Tak berhenti sampai di sana, aktivitas keilmuan di masjid bahkan melahirkan pendidikan tinggi atau universitas. Dan hingga hari ini, kita pun masih bisa melihat aktivitas perguruan-perguruan tinggi tersebut. Seperti Universitas Al Qayrawwan dan Al Zaituna di Tunisia, Al Azhar di Mesir, Al Qarawiyyin di kota Fez Maroko, dan Sankore di Timbuktu.
Fasilitas belajar, tunjangan hidup, hingga ulama-ulama besar yang turut mengajar menjadi daya tarik bagi para pencari ilmu dari berbagai belahan dunia kekuasaan Islam. Ribuan pelajar datang berbondong-bondong hanya untuk menimba ilmu dari para ulama.
Seperti yang terjadi pada abad ke-12 M misalnya, aktivitas keilmuwan yang digelar di Masjid Sankore Timbuktu, Mali Afrika Barat mampu mendatangkan 25 ribu siswa dari berbagai negara.
Begitu pun dengan pendidikan di masjid Cordoba Spanyol. Bahkan dari wakaf masjid tersebut bahkan melahirkan ilmuwan-ilmuwan muslim yang berpengaruh, seperti Ibnu Rushdi dan Ibnu Bajja. Sebuah masjid di Basrah, Irak juga mampu melahirkan seorang ahli tata bahasa Arab terkemuka sepanjang masa bernama Sibawaih. Ia merupakan murid Al Khalil Ibnu Ahmad yang mengajarnya di masjid.
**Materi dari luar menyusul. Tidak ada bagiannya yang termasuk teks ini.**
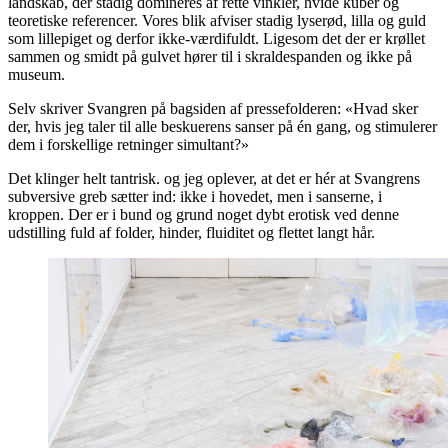
landskab, der stadig domineres af rette vinkler, hvide kuber og
teoretiske referencer. Vores blik afviser stadig lyserød, lilla og guld
som lillepiget og derfor ikke-værdifuldt. Ligesom det der er krøllet
sammen og smidt på gulvet hører til i skraldespanden og ikke på
museum.
Selv skriver Svangren på bagsiden af pressefolderen: «Hvad sker
der, hvis jeg taler til alle beskuerens sanser på én gang, og stimulerer
dem i forskellige retninger simultant?»
Det klinger helt tantrisk. og jeg oplever, at det er hér at Svangrens
subversive greb sætter ind: ikke i hovedet, men i sanserne, i
kroppen. Der er i bund og grund noget dybt erotisk ved denne
udstilling fuld af folder, hinder, fluiditet og flettet langt hår.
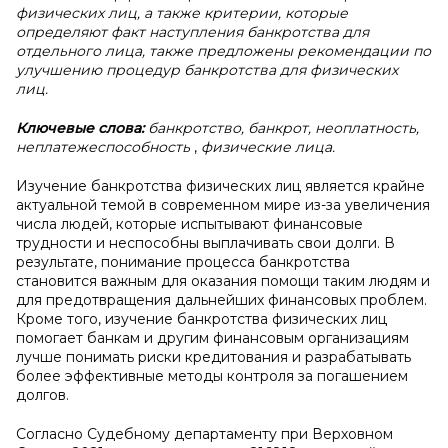
физических лиц, а также критерии, которые
определяют факт наступления банкротства для
отдельного лица, также предложены рекомендации по
улучшению процедур банкротства для физических
лиц.
Ключевые слова:
банкротство, банкрот, неоплатность,
неплатежеспособность
,
физические лица.
Изучение банкротства физических лиц является крайне
актуальной темой в современном мире из-за увеличения
числа людей, которые испытывают финансовые
трудности и неспособны выплачивать свои долги. В
результате, понимание процесса банкротства
становится важным для оказания помощи таким людям и
для предотвращения дальнейших финансовых проблем.
Кроме того, изучение банкротства физических лиц
помогает банкам и другим финансовым организациям
лучше понимать риски кредитования и разрабатывать
более эффективные методы контроля за погашением
долгов.
Согласно Судебному департаменту при Верховном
Sekolah yang digelar di Masjid Al Qarawiyyin Fez, Maroko pun mampu melahirkan ulama dan ilmuwan hebat seperti; Ibnu Khaldun, Ibnu Al Khatib, Al Bitruji, Ibnu Harazim, Ibnu Maimoun, serta Ibnu Wazzan (Leo Africanus). Bahkan di Masjid Al Qarawiyyin pula Paus Sylvester II menimba ilmu matematika dan lalu menyebarkannya di gereja-gereja Eropa. Pamor Masjid Al Azhar, Mesir pun mampu menarik perhatian ilmuwan seperti Ibnu Al Haitham, Ibnu Khaldun, dan Al Baghdadi.
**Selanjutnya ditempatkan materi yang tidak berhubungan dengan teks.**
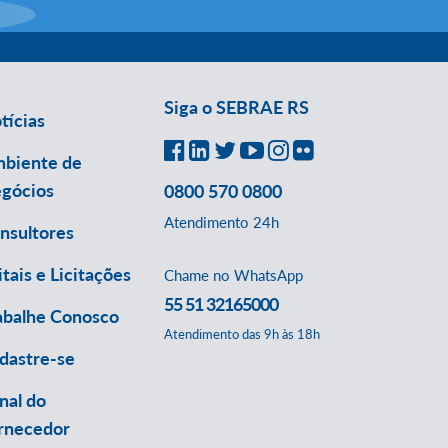
Siga o SEBRAE RS
tícias
biente de
gócios
0800 570 0800
Atendimento 24h
nsultores
itais e Licitações
Chame no WhatsApp
55 51 32165000
abalhe Conosco
Atendimento das 9h às 18h
dastre-se
nal do
rnecedor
Pada perkembangannya, para pelajar juga tak hanya menimba ilmu di masjid saja. Untuk mempraktikan kemampuannya dalam bidang kedokteran misalnya, para siswa juga belajar di rumah sakit. Yang tertarik astronomi juga belajar langsung di observatorium. Dan ini semua berawal dari wakaf masjid, masya Allah!